You must acknowledge the notifications we send you. To acknowledge receipt of an event, your endpoint must return a 200 HTTP status code, when either no answer or another response code is received we will retry. Acknowledge events prior to any logic that needs to take place to prevent timeouts.

Checking webhook signatures

Airwallex can optionally sign the webhook events it sends to your endpoints. We do so by including a signature in each request's header. This allows you to verify that the events were sent by Airwallex. You can verify signatures by following steps.

Before you can verify signatures, you need to retrieve your endpoint's secret from your Webapp. Each secret is unique to the endpoint to which it corresponds. Additionally, if you have multiple endpoints, you must obtain a secret for each one. After this setup, Airwallex starts to sign each webhook it sends to the endpoint.

  1. Extract the x-timestamp and x-signature from the header

  2. Prepare the value_to_digest string. You achieve this by concatenating: the x-timestamp (as a string) and the actual JSON payload (the request's body, as a string)

  3. Compute an HMAC with the SHA-256 hash function. Use the endpoint's signing secret as the key, and use the value_to_digest string as the message.

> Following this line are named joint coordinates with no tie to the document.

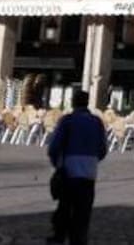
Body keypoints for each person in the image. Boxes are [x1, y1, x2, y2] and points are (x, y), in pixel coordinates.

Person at [47, 90, 107, 245]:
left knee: (65, 207)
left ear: (73, 102)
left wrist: (57, 164)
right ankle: (79, 240)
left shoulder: (68, 121)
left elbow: (54, 147)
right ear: (87, 102)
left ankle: (60, 236)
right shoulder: (97, 122)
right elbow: (102, 149)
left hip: (69, 171)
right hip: (89, 173)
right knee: (83, 212)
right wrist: (92, 161)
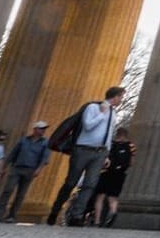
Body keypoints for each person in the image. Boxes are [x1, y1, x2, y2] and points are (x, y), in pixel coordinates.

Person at [49, 86, 125, 226]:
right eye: (121, 97)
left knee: (90, 185)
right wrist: (101, 114)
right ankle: (55, 209)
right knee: (71, 183)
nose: (121, 100)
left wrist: (107, 154)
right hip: (83, 149)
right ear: (114, 96)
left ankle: (77, 216)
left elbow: (108, 135)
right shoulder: (92, 108)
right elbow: (88, 126)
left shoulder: (113, 113)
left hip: (100, 153)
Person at [90, 128, 135, 228]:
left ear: (117, 134)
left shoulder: (110, 143)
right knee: (113, 197)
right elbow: (131, 162)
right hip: (120, 174)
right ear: (126, 135)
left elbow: (104, 157)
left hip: (106, 172)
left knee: (100, 197)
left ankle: (97, 221)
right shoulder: (131, 146)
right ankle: (113, 213)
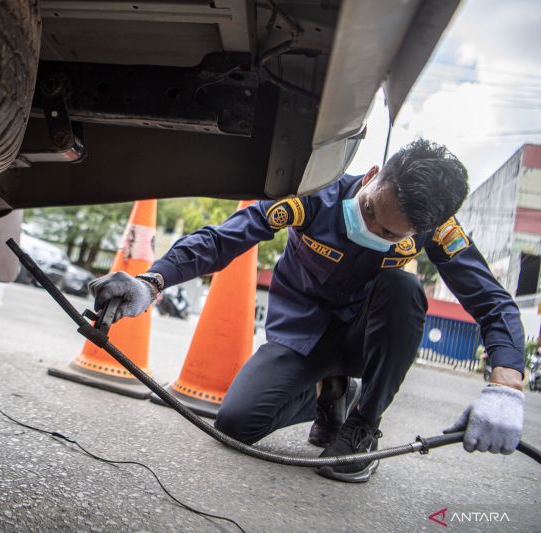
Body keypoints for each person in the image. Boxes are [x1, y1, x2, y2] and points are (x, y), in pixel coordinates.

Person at [89, 140, 526, 483]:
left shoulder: (438, 230)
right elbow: (228, 237)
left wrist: (506, 385)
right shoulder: (315, 195)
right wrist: (153, 280)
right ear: (373, 176)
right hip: (302, 336)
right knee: (236, 423)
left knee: (403, 287)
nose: (372, 230)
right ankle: (327, 393)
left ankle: (362, 423)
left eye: (390, 233)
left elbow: (491, 300)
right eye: (371, 211)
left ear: (421, 229)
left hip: (363, 340)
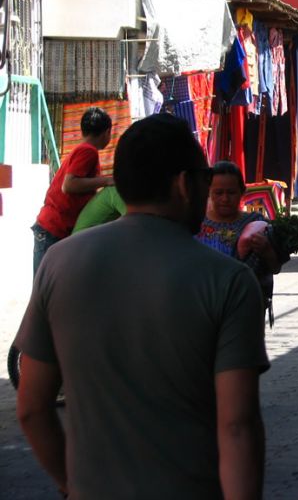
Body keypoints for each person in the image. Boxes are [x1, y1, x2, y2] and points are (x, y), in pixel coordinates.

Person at [14, 114, 268, 499]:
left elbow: (32, 408)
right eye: (205, 178)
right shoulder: (229, 282)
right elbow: (238, 426)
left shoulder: (59, 263)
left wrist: (72, 483)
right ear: (184, 184)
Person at [196, 161, 288, 323]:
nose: (225, 198)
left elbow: (275, 267)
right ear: (208, 192)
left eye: (231, 192)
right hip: (202, 311)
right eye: (218, 193)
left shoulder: (257, 224)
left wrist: (266, 249)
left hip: (245, 313)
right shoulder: (195, 224)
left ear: (242, 192)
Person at [31, 106, 114, 274]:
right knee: (46, 289)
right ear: (107, 132)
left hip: (52, 228)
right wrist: (107, 180)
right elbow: (69, 185)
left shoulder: (80, 149)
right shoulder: (88, 151)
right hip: (53, 228)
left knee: (48, 287)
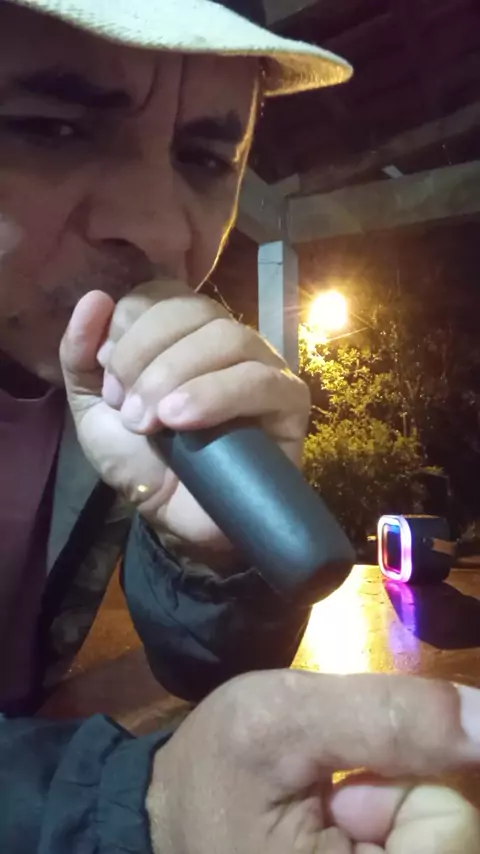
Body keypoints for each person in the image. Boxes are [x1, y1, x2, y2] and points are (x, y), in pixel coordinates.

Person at [0, 1, 479, 851]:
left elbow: (206, 675)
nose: (163, 231)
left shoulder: (102, 379)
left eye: (206, 158)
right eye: (51, 128)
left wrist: (209, 555)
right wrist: (138, 807)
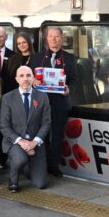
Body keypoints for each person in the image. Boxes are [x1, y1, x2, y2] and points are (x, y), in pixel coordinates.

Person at [31, 26, 79, 177]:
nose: (54, 39)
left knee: (57, 135)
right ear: (46, 39)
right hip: (41, 104)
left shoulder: (69, 58)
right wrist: (33, 81)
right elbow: (29, 76)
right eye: (51, 36)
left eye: (57, 36)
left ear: (62, 38)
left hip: (60, 103)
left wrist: (68, 88)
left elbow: (74, 80)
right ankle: (41, 165)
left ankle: (54, 166)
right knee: (41, 135)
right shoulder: (38, 58)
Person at [0, 66, 52, 192]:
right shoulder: (7, 98)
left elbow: (46, 123)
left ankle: (26, 167)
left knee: (41, 184)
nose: (25, 79)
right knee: (20, 159)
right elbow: (4, 126)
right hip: (15, 141)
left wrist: (34, 142)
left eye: (28, 75)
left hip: (35, 143)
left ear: (33, 78)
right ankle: (13, 179)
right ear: (17, 79)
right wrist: (22, 142)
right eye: (21, 76)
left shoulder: (42, 97)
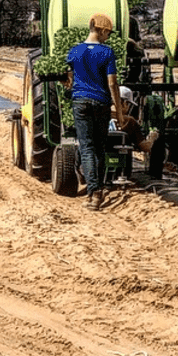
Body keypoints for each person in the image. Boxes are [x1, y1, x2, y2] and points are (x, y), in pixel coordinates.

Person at [66, 13, 123, 210]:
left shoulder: (74, 52)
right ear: (102, 30)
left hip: (80, 102)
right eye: (108, 33)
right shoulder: (107, 53)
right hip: (101, 103)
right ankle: (96, 189)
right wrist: (120, 112)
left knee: (87, 146)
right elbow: (112, 83)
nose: (108, 37)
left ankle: (94, 191)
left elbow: (69, 80)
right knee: (98, 148)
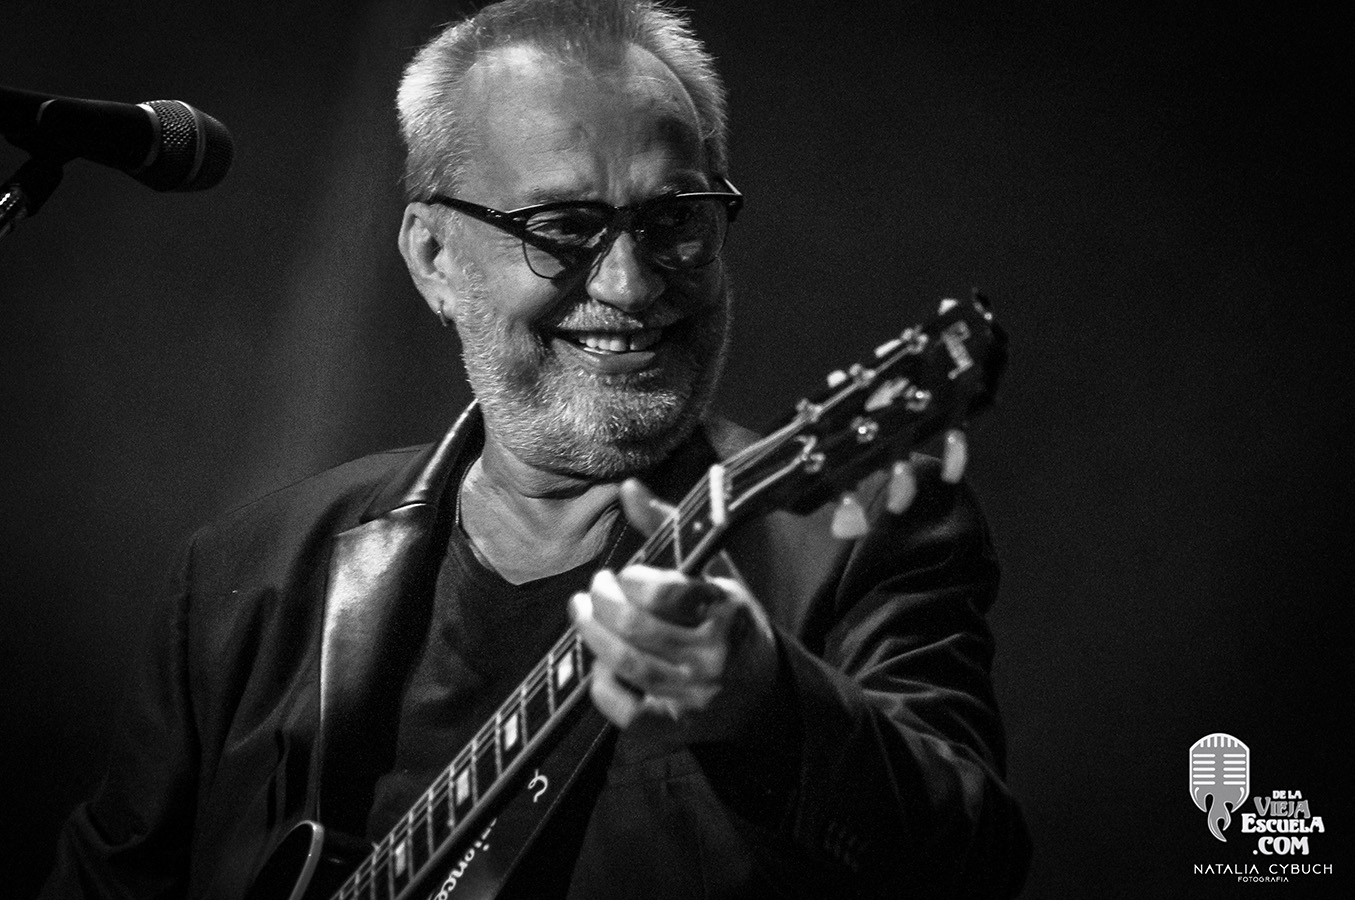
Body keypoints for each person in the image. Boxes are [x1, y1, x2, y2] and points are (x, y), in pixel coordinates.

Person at [40, 1, 1030, 897]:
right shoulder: (244, 579)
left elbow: (973, 862)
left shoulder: (856, 536)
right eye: (561, 226)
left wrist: (765, 707)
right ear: (433, 258)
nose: (630, 285)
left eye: (674, 220)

  4. Compare the x-signature in the header to the expected signature. If a signature matches, compute the difference between the current timestamp and the received timestamp, then decide if the difference is within your tolerance.

Common issues : the signature doesn't match

When creating the expected signature, please make sure to use the raw JSON payload.

Note: many libraries tend to format the JSON while parsing the payload, so it's recommended to check the signature before any transformation occurs.